Desde 1997, anos de aperto fiscal foram sucedidos por flexibilização fiscal. Foi assim depois do arrocho de 1999 e novamente após o arrocho de 2003. Mais recentemente, a contração fiscal de 2015 foi sucedida pela expansão fiscal de 2016 (o “banquete antes da dieta” do teto Temer) e, mesmo após a adoção do teto de gasto e nova contração fiscal em 2017, houve flexibilização fiscal em 2018.

O governo Bolsonaro começou com leve ajuste fiscal, reduzindo seu gasto discricionário em 2019. O ajuste continuou em 2020, mas como apontado acima, somente por que os créditos extraordinários permitiram diminuir algumas despesas discricionárias. Segundo o discurso do governo, para 2021 isto não será mais possível e, portanto, dificilmente a despesa discricionária se manterá no patamar apresentado no PLOA 2021, que é 0,4 ponto do PIB inferior ao nível já reduzido deste ano.

Em um cenário de flexibilização fiscal limitada, no qual o governo repita o gasto discricionário de 2020, haverá mais 0,4 ponto do PIB de despesa, isto é, aproximadamente R$ 31 bilhões acima do previsto no PLOA 2021. Já se a flexibilização fiscal resultar em um gasto próximo ao verificado no último ano do governo Temer, haverá mais 0,6 ponto do PIB de despesa, R$ 47 bilhões acima do previsto no PLOA 2021.

Creio que a flexibilização fiscal do PLOA 2021 acabará sendo maior, na casa de R$ 50 a 80 bilhões, pois tudo indica que serão necessárias medidas adicionais de estímulo fiscal, seja para promover uma saída mais gradual do auxílio emergencial, seja para garantir vacinação da população e combater o elevado desemprego.

Por enquanto o tema ainda é tabu em Brasília, mas o resultado do PIB no terceiro trimestre de 2020, que veio bem abaixo do esperado pelo governo e pelo mercado, juntamente com a perspectiva de grande aumento do desemprego, tende a forçar o Congresso a assumir mais uma vez as rédeas da política econômica, promovendo nova flexibilização fiscal em 2021.
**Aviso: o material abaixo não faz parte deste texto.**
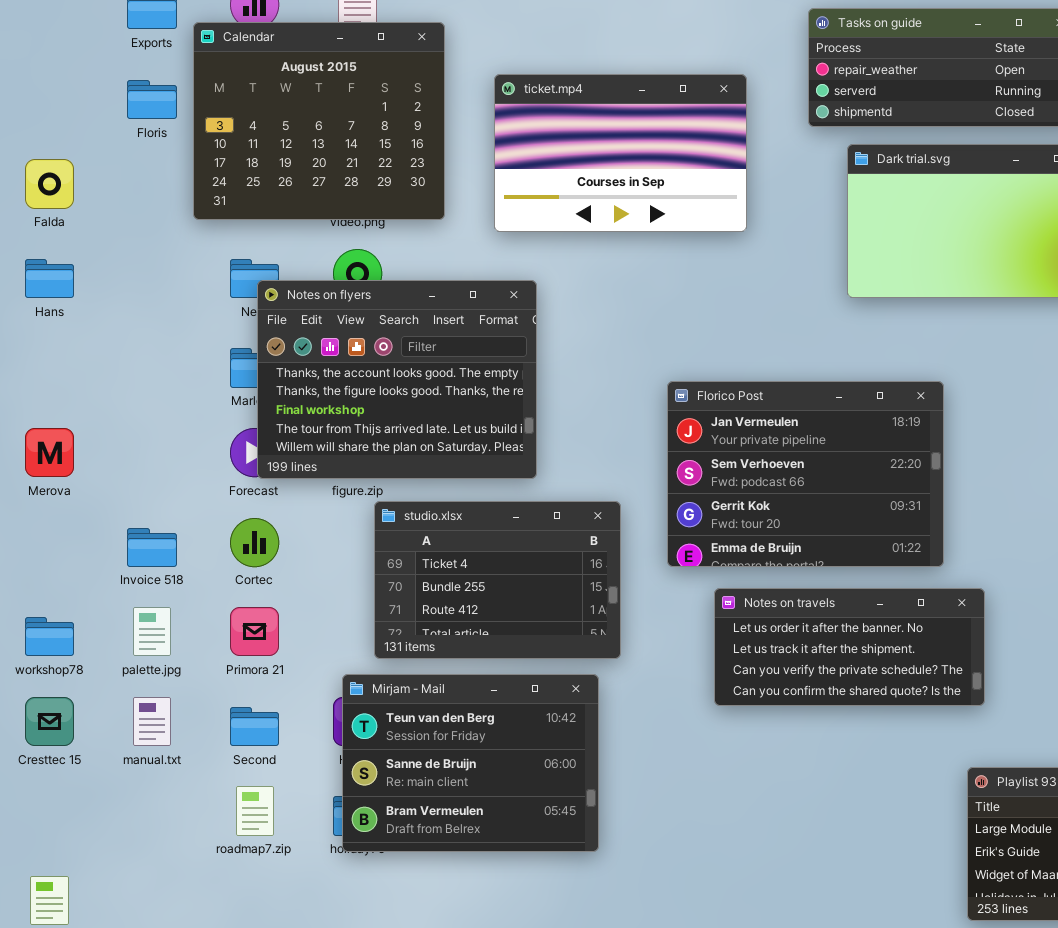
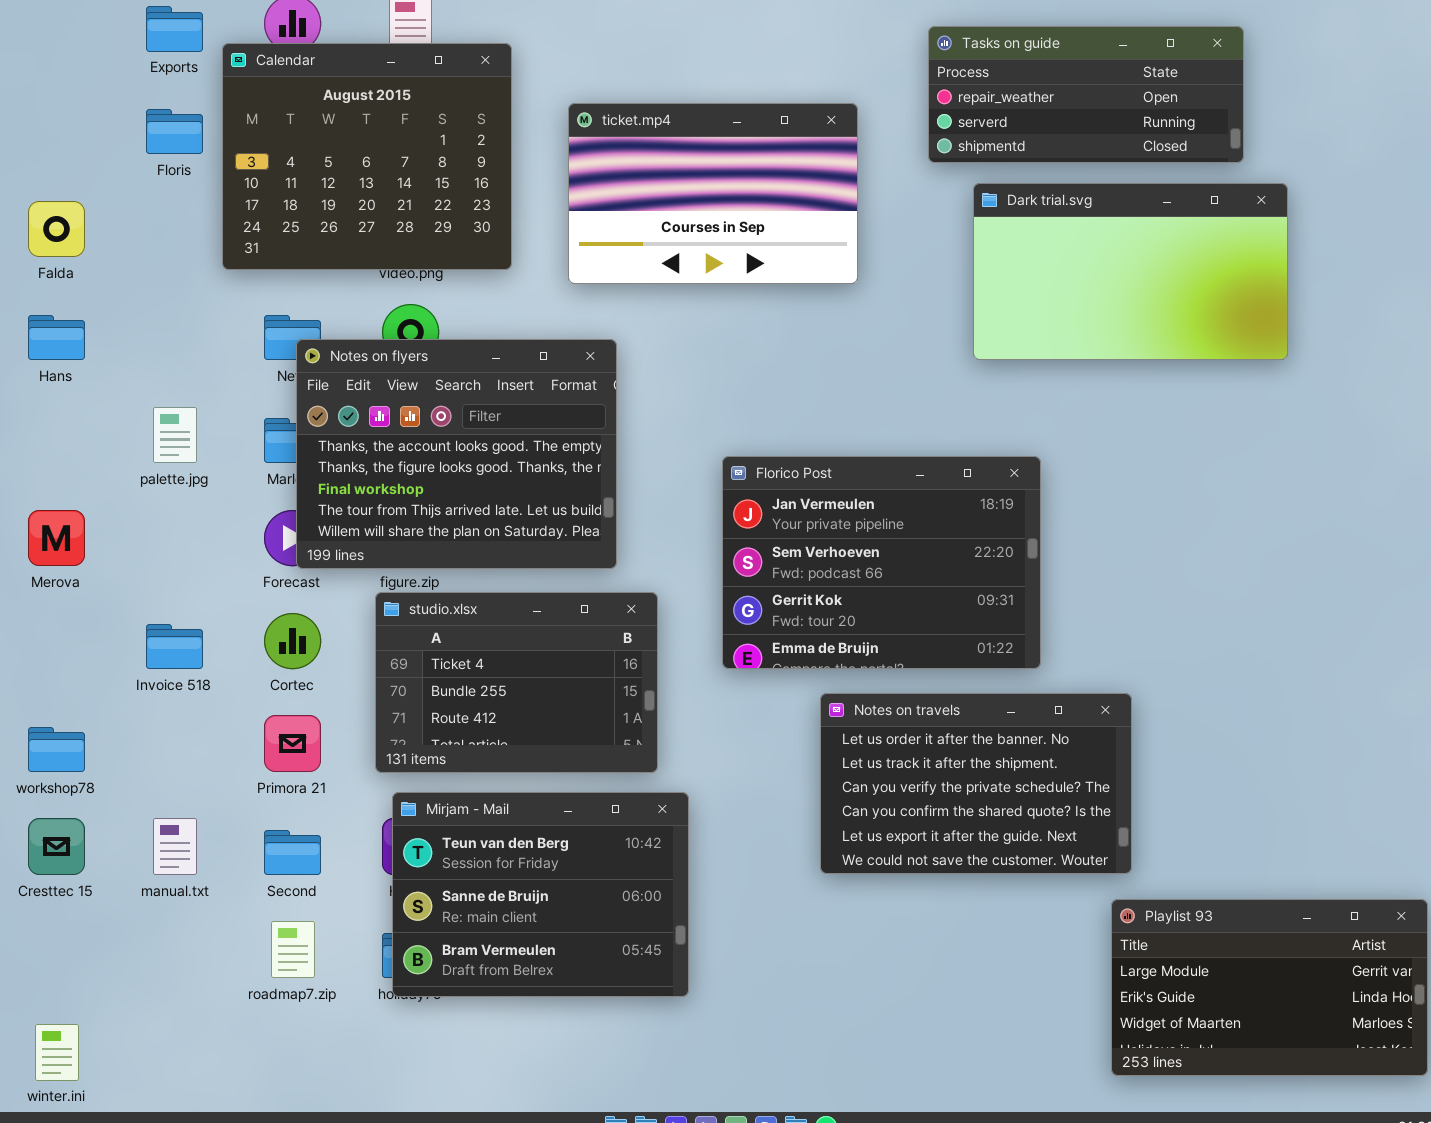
Florico Post: [667,381,944,567] -> [722,456,1041,669], moved
studio.xlsx: [374,501,621,659] -> [375,592,658,773], moved
Notes on travels: [714,588,985,706] -> [820,693,1132,874], resized
palette.jpg: [133,607,171,656] -> [153,407,197,463], moved

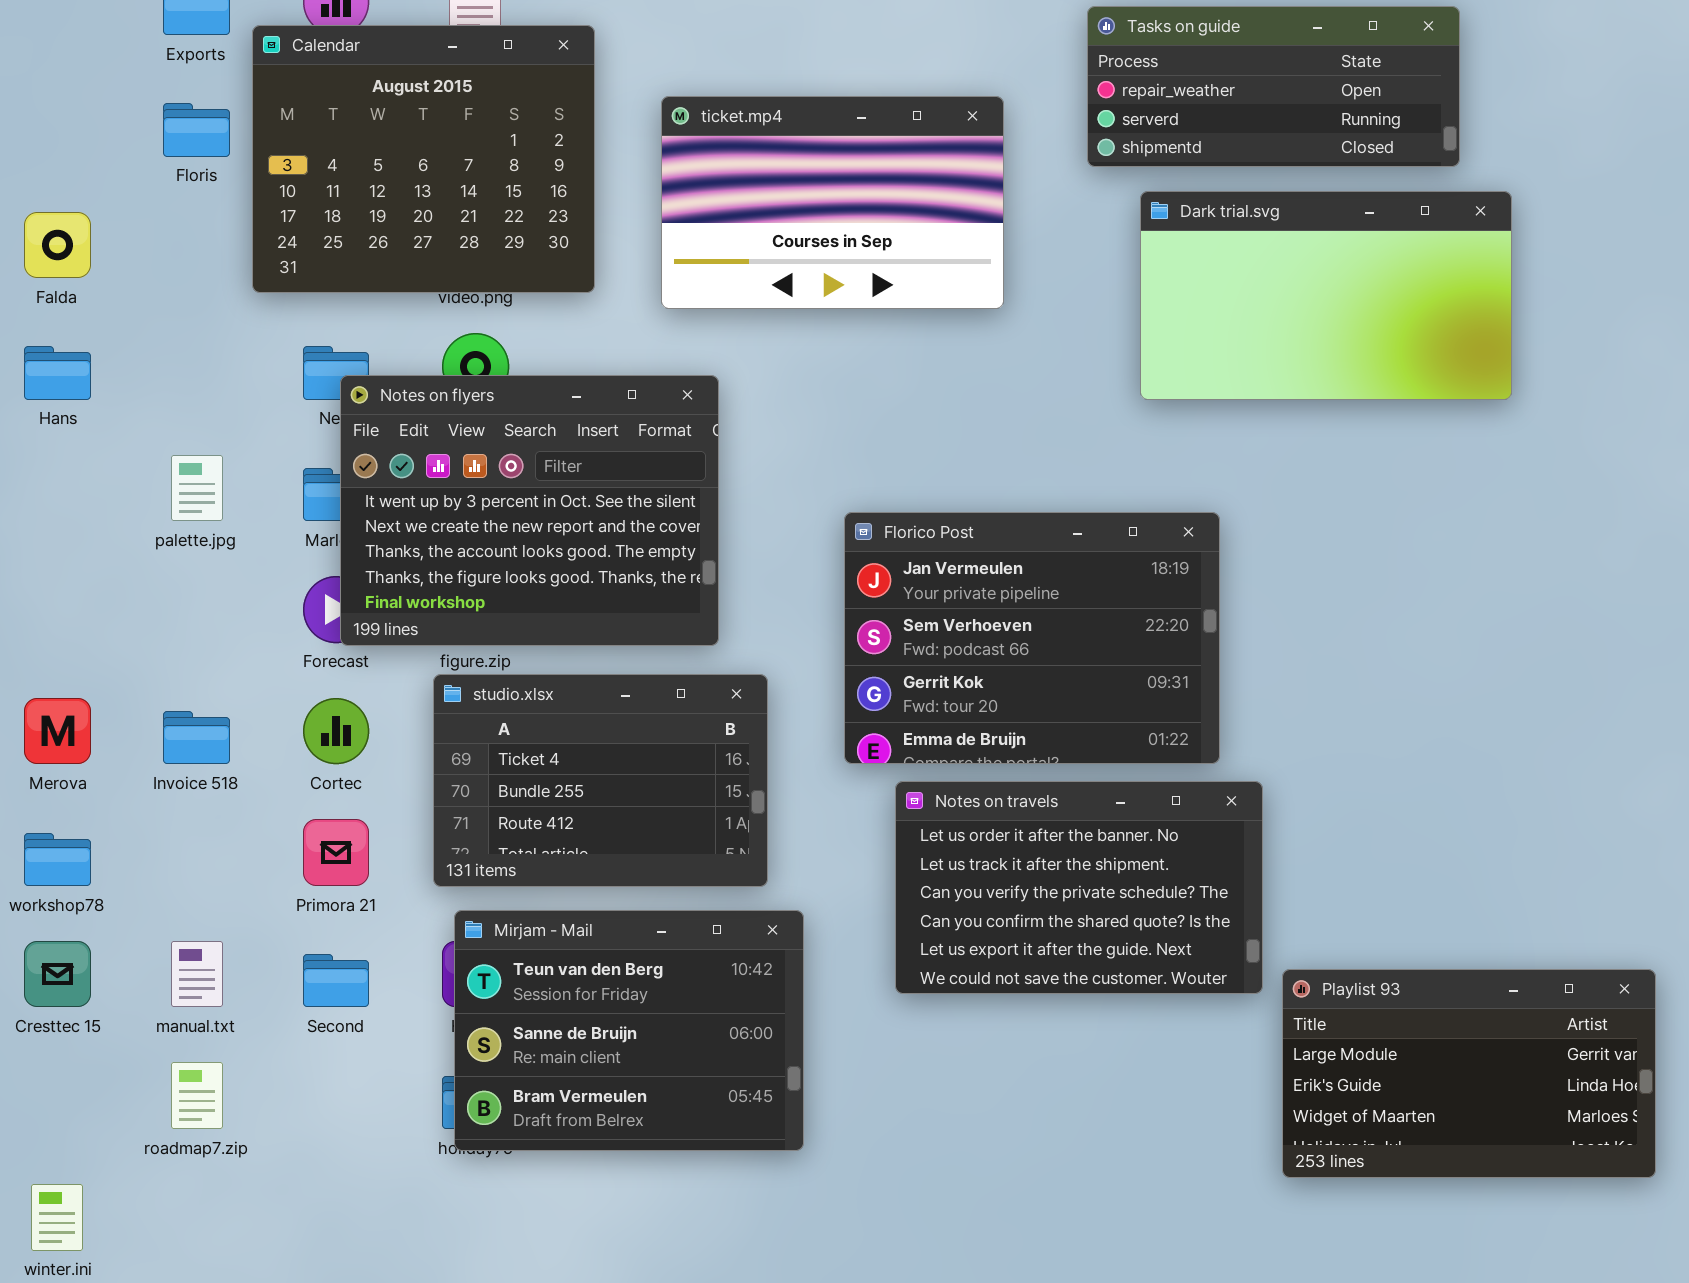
Notes on flyers: [296,339,617,569] -> [340,375,719,646], scrolled up 2 rows
Merova: [28,510,85,566] -> [24,698,91,764], moved
Notes on travels: [820,693,1132,874] -> [895,781,1263,994], moved
Playlist 93: [1111,899,1428,1076] -> [1282,969,1656,1178], moved
roadmap7.zip: [271,921,315,978] -> [171,1062,223,1129], moved

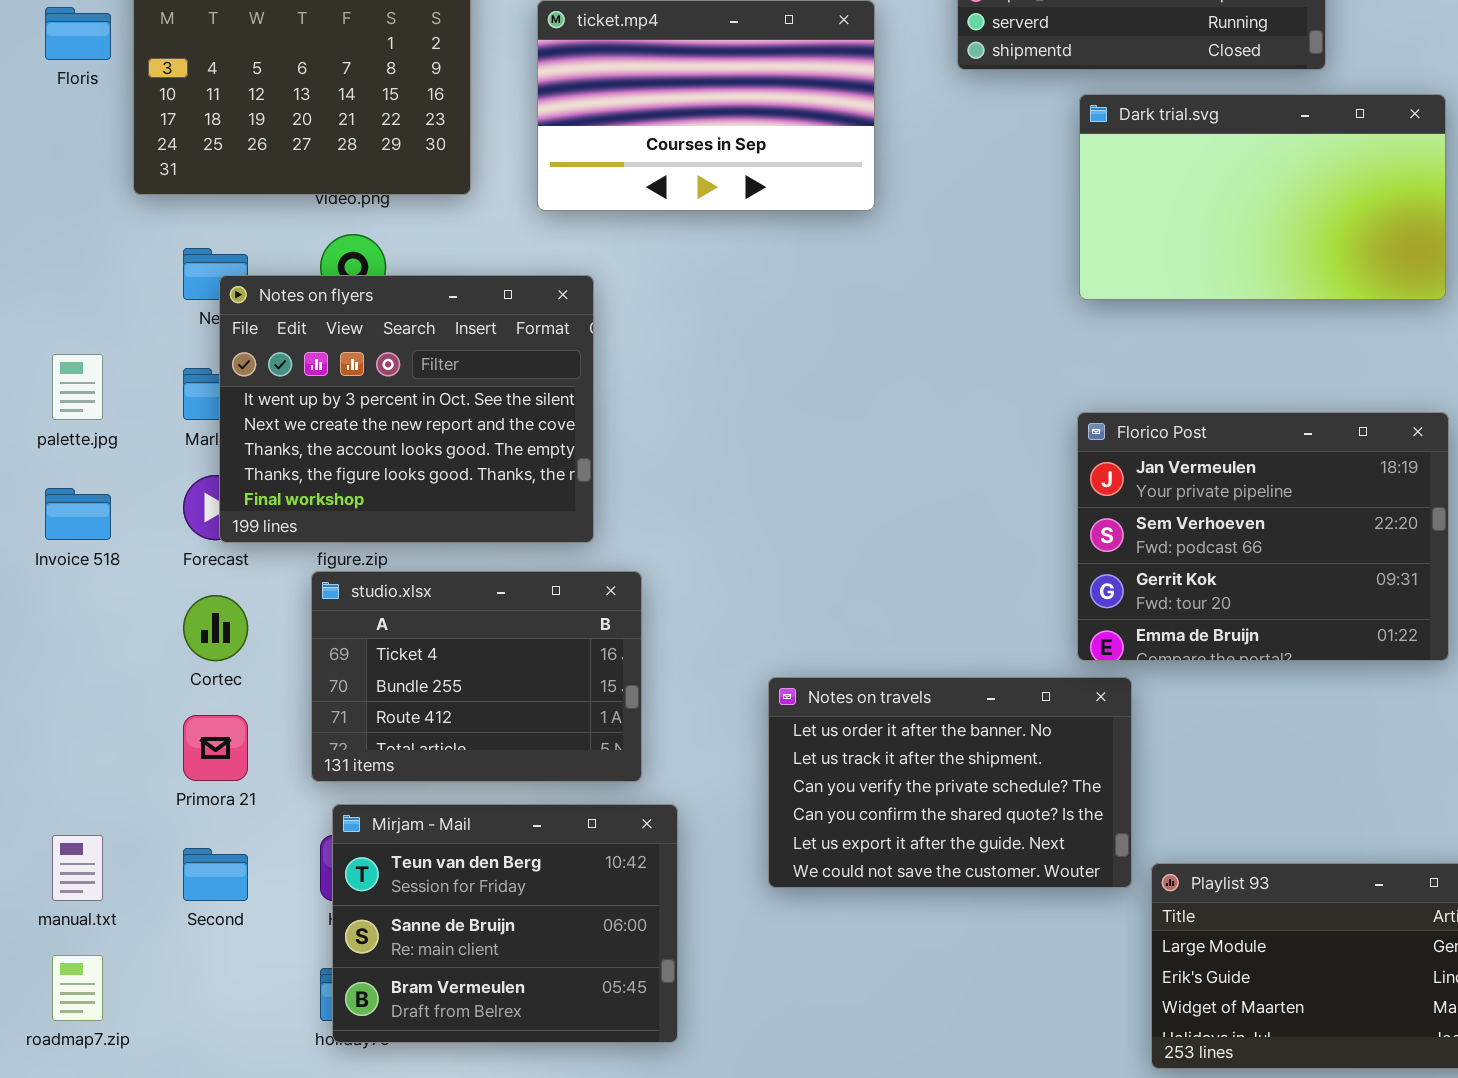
Dark trial.svg: [1140,191,1512,400] -> [1079,94,1446,300], moved
Florico Post: [844,512,1220,764] -> [1077,412,1449,661], moved
Invoice 518: [163,711,230,764] -> [45,488,111,540], moved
As opiniões expressas neste artigo são de responsabilidade exclusiva do autor, não refletindo necessariamente a opinião institucional da FGV. 

 

[1] Em 2010, a União gastou R$ 42,9 bilhões com a capitalização da Petrobras. Em 2019, houve novo pagamento da União à Petrobras, de R$ 34,4 bilhões, devido ao acerto previsto no contrato de cessão onerosa de alguns campos do pré-sal.